The campaign will stay active until February 2016. Perhaps it’ll attract two or three times the current number of supporters by then, maybe a chance to reach half a million.
It sends a message. No one is above the law. Violators must be held accountable – to the highest levels of government.
During his stay, Netanyahu will be feted, not arrested. An array of war criminals parade through Western capitals, mostly from other Western countries.
No nation is more guilty of high crimes against peace than America – none more free to continue rampaging globally, ravaging and destroying one country after another, responsible for millions of deaths, mass destruction and unspeakable human misery.
No US official was ever held accountable for crimes of war, against humanity or genocide. None more warrant Nuremberg justice.
Its Tribunal Chief Justice Robert Jackson (a US Supreme Court Justice) called Nazi war crimes “the supreme international crime against peace.”
His November 21, 1945 opening remarks said:
“The wrongs which we seek to condemn and punish have been so calculated, so malignant, and so devastating, that civilization cannot tolerate their being ignored, because it cannot survive their being repeated.”

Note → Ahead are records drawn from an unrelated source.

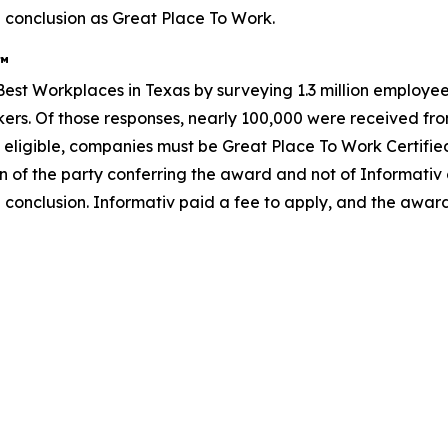
 conclusion as Great Place To Work.
s™
st Workplaces in Texas by surveying 1.3 million employees
rkers. Of those responses, nearly 100,000 were received from
 eligible, companies must be Great Place To Work Certifie
n of the party conferring the award and not of Informativ
 conclusion. Informativ paid a fee to apply, and the awar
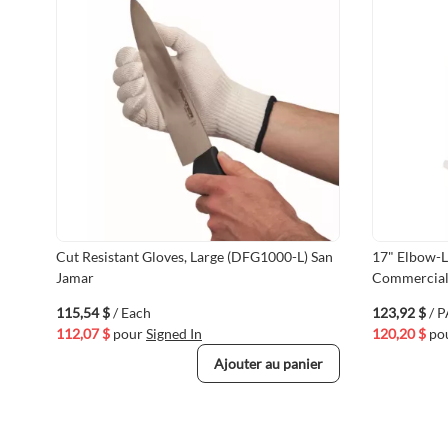
Cut Resistant Gloves, Large (DFG1000-L) San
17" Elbow-L
Jamar
Commercial 
115,54 $
/ Each
123,92 $
/ 
112,07 $
pour
Signed In
120,20 $
po
Ajouter au panier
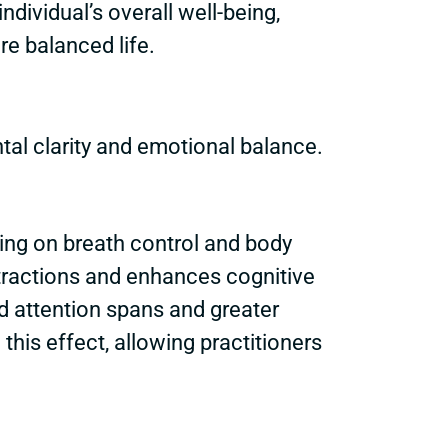
ndividual’s overall well-being,
e balanced life.
tal clarity and emotional balance.
ing on breath control and body
stractions and enhances cognitive
d attention spans and greater
his effect, allowing practitioners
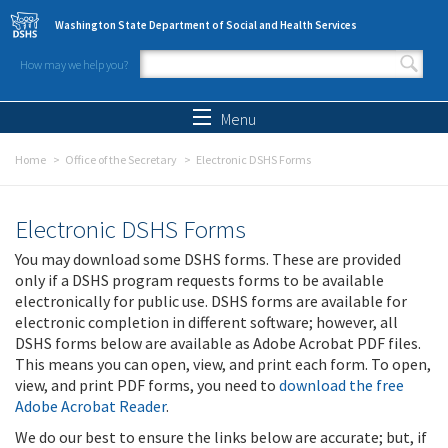
Skip to main content
Washington State Department of Social and Health Services
How may we help you?
Search form
Search
Menu
Home
Office of the Secretary
Electronic DSHS Forms
Electronic DSHS Forms
You may download some DSHS forms. These are provided
only if a DSHS program requests forms to be available
electronically for public use. DSHS forms are available for
electronic completion in different software; however, all
DSHS forms below are available as Adobe Acrobat PDF files.
This means you can open, view, and print each form. To open,
view, and print PDF forms, you need to
download the free
Adobe Acrobat Reader
.
We do our best to ensure the links below are accurate; but, if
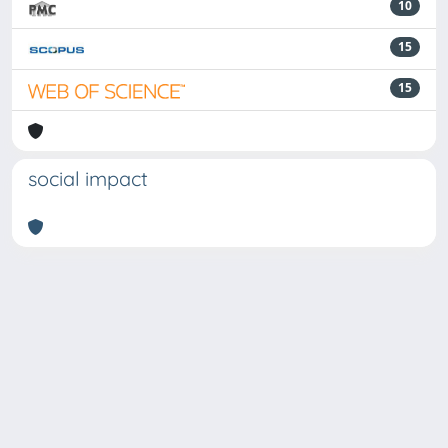
10
15
15
social impact
Powered by
IRIS
-
about IRIS
-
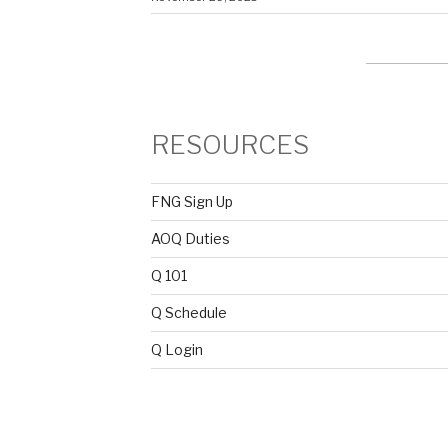
RESOURCES
FNG Sign Up
AOQ Duties
Q 101
Q Schedule
Q Login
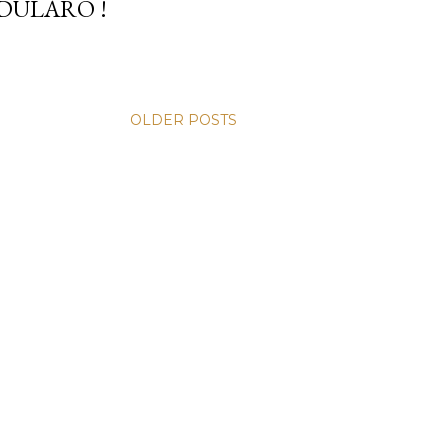
DULARO !
OLDER POSTS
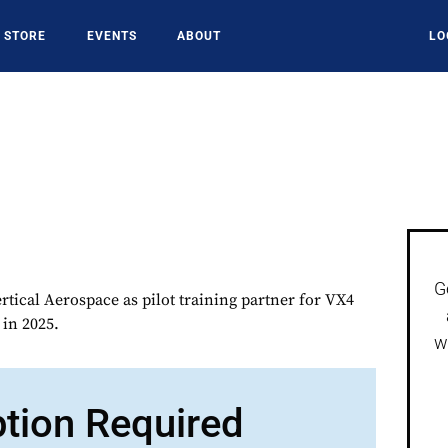
STORE
EVENTS
ABOUT
LO
G
rtical Aerospace as pilot training partner for VX4
 in 2025.
w
ption Required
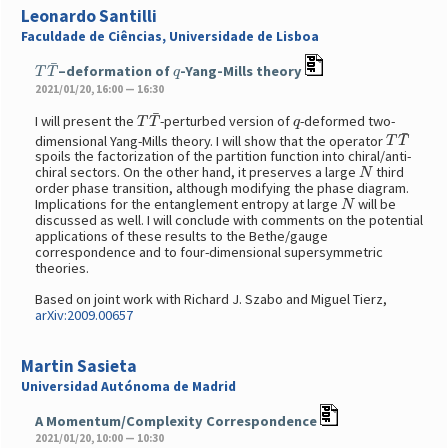
Leonardo Santilli
Faculdade de Ciências, Universidade de Lisboa
T
T
¯
q
–deformation of
-Yang-Mills theory
2021/01/20, 16:00 — 16:30
T
T
¯
q
I will present the
-perturbed version of
-deformed two-
T
T
¯
dimensional Yang-Mills theory. I will show that the operator
spoils the factorization of the partition function into chiral/anti-
N
chiral sectors. On the other hand, it preserves a large
third
order phase transition, although modifying the phase diagram.
N
Implications for the entanglement entropy at large
will be
discussed as well. I will conclude with comments on the potential
applications of these results to the Bethe/gauge
correspondence and to four-dimensional supersymmetric
theories.
Based on joint work with Richard J. Szabo and Miguel Tierz,
arXiv:2009.00657
Martin Sasieta
Universidad Autónoma de Madrid
A Momentum/Complexity Correspondence
2021/01/20, 10:00 — 10:30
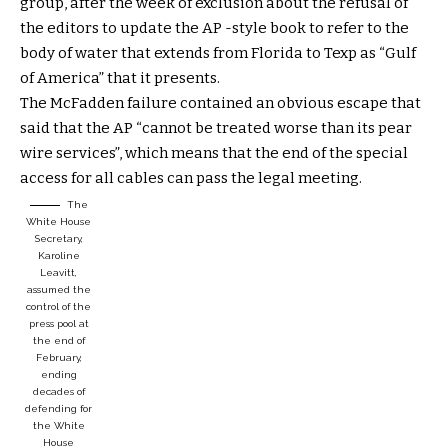
group, after the week of exclusion about the refusal of
the editors to update the AP -style book to refer to the
body of water that extends from Florida to Texp as “Gulf
of America” ​​that it presents.
The McFadden failure contained an obvious escape that
said that the AP “cannot be treated worse than its pear
wire services”, which means that the end of the special
access for all cables can pass the legal meeting.
The
White House
Secretary,
Karoline
Leavitt,
assumed the
control of the
press pool at
the end of
February,
ending
decades of
defending for
the White
House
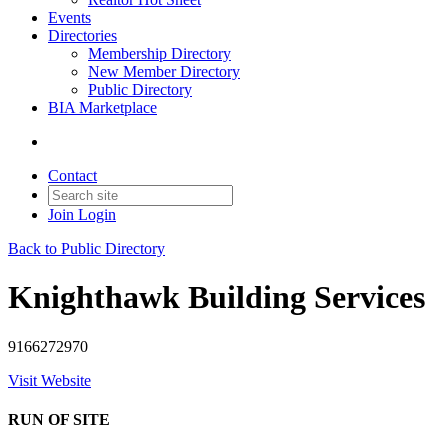
Events
Directories
Membership Directory
New Member Directory
Public Directory
BIA Marketplace
Contact
Join
Login
Back to Public Directory
Knighthawk Building Services
9166272970
Visit Website
RUN OF SITE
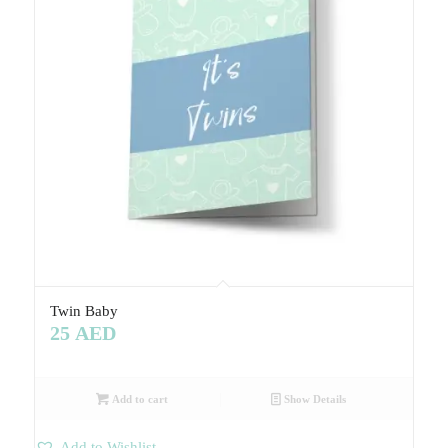
Twin Baby
25
AED
Add to cart
Show Details
Add to Wishlist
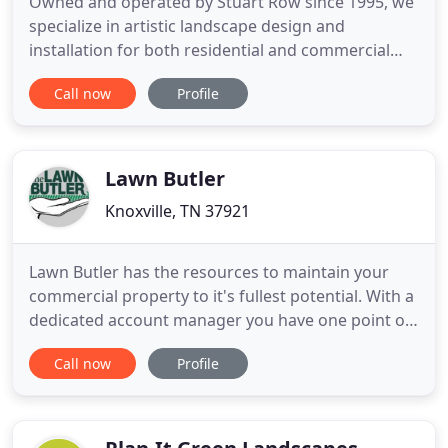
Owned and operated by Stuart Row since 1995, we
specialize in artistic landscape design and
installation for both residential and commercial
clients. Take a look at some of our work below.
Call now
Profile
Whether the goals for your landscape design are
large or small, a custom garden design can
transform an ordinary site into a beautiful,
functional and cohesive setting
Lawn Butler
Knoxville, TN 37921
Lawn Butler has the resources to maintain your
commercial property to it's fullest potential. With a
dedicated account manager you have one point of
contact for your property. Lawn Butler is a native
Call now
Profile
Knoxville landscaping company dedicated to
enhancing the lives of our clients by providing an
enjoyable landscaping experience through, world
class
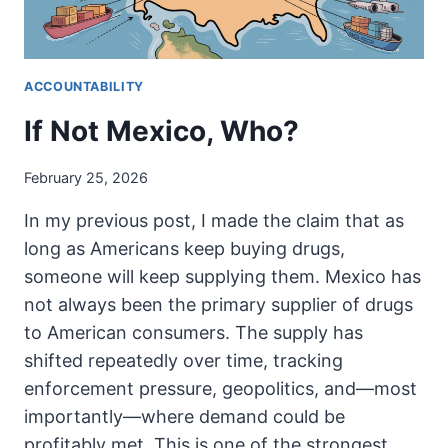
ACCOUNTABILITY
If Not Mexico, Who?
February 25, 2026
In my previous post, I made the claim that as
long as Americans keep buying drugs,
someone will keep supplying them. Mexico has
not always been the primary supplier of drugs
to American consumers. The supply has
shifted repeatedly over time, tracking
enforcement pressure, geopolitics, and—most
importantly—where demand could be
profitably met. This is one of the strongest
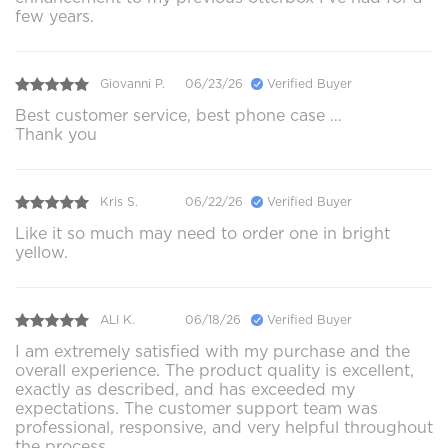
few years.
Giovanni P.
06/23/26
Verified Buyer
Best customer service, best phone case …
Thank you
Kris S.
06/22/26
Verified Buyer
Like it so much may need to order one in bright
yellow.
ALI K.
06/18/26
Verified Buyer
I am extremely satisfied with my purchase and the
overall experience. The product quality is excellent,
exactly as described, and has exceeded my
expectations. The customer support team was
professional, responsive, and very helpful throughout
the process.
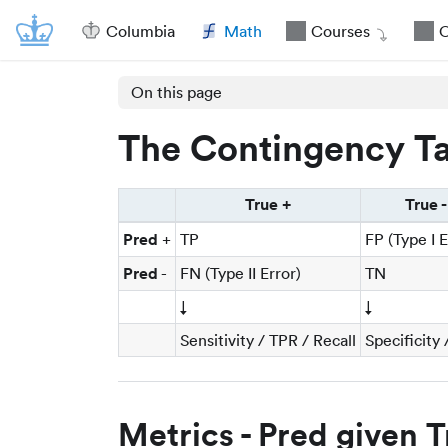
Columbia
Math
Courses
O
On this page
The Contingency Ta
True +
True -
Pred
+
TP
FP (Type I E
Pred
-
FN (Type II Error)
TN
↓
↓
Sensitivity / TPR / Recall
Specificity
Metrics - Pred given T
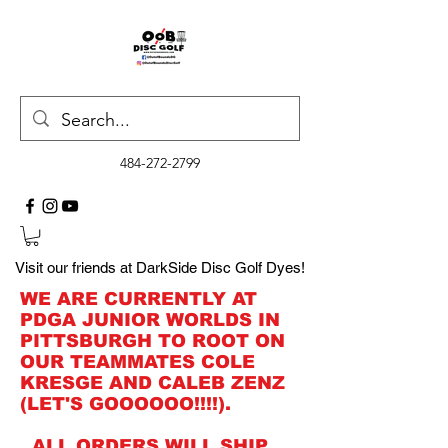
484-272-2799
Visit our friends at DarkSide Disc Golf Dyes!
WE ARE CURRENTLY AT
PDGA JUNIOR WORLDS IN
PITTSBURGH TO ROOT ON
OUR TEAMMATES COLE
KRESGE AND CALEB ZENZ
(LET'S GOOOOOO!!!!).
ALL ORDERS WILL SHIP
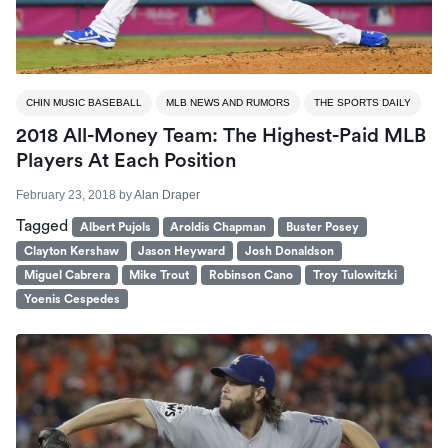
CHIN MUSIC BASEBALL
MLB NEWS AND RUMORS
THE SPORTS DAILY
2018 All-Money Team: The Highest-Paid MLB
Players At Each Position
February 23, 2018
by
Alan Draper
Tagged
Albert Pujols
Aroldis Chapman
Buster Posey
Clayton Kershaw
Jason Heyward
Josh Donaldson
Miguel Cabrera
Mike Trout
Robinson Cano
Troy Tulowitzki
Yoenis Cespedes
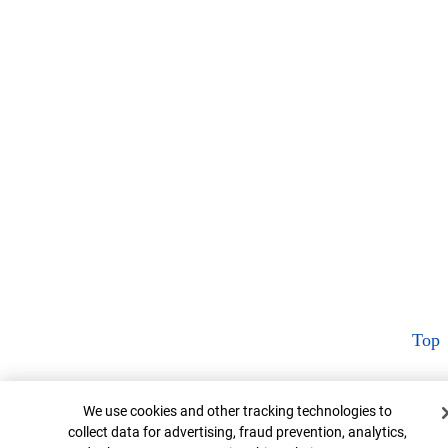
Top
Cookie Banner
We use cookies and other tracking technologies to
collect data for advertising, fraud prevention, analytics,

He called aggressive war “the greatest menace of our times.” International law defines crimes against peace as “planning, preparation, initiation, or waging of wars of aggression, or a war in violation of international treaties, agreements or assurances, or participation in a common plan or conspiracy for the accomplishment of any of the foregoing.”
No nations today are more culpable than America, its rogue NATO partners and Israel. Nuremberg justice demands their leaders and guilty officials be held accountable. Its Principles stated:
“Any person who commits an act which constitutes a crime under international law is responsible therefor and liable to punishment.”
“Crimes against international law are committed by men, not by abstract entities, and only by punishing individuals who commit (them) can the provisions of international law be enforced.”
The Rome Statute’s Article 25 of the International Criminal Court codified the principle, affirming the culpability of persons responsible for committing crimes of war and against humanity.
Commanders and their superiors are culpable if they “either knew or, owing to the circumstances at the time, should have known that the forces were committing or about to commit such crimes, (and) failed to take all necessary and reasonable measures within his or her power to prevent or repress their commission or to submit the matter to the competent authorities for investigation and prosecutions.”
Nuremberg established the principle that immunity from high crimes against peace is null and void. They’re too grave to be ignored.
Accountability is essential. Failure lets rogue states and their officials terrorize humanity with impunity – risking the unthinkable, another global war, a potential humanity destroying one with nuclear weapons.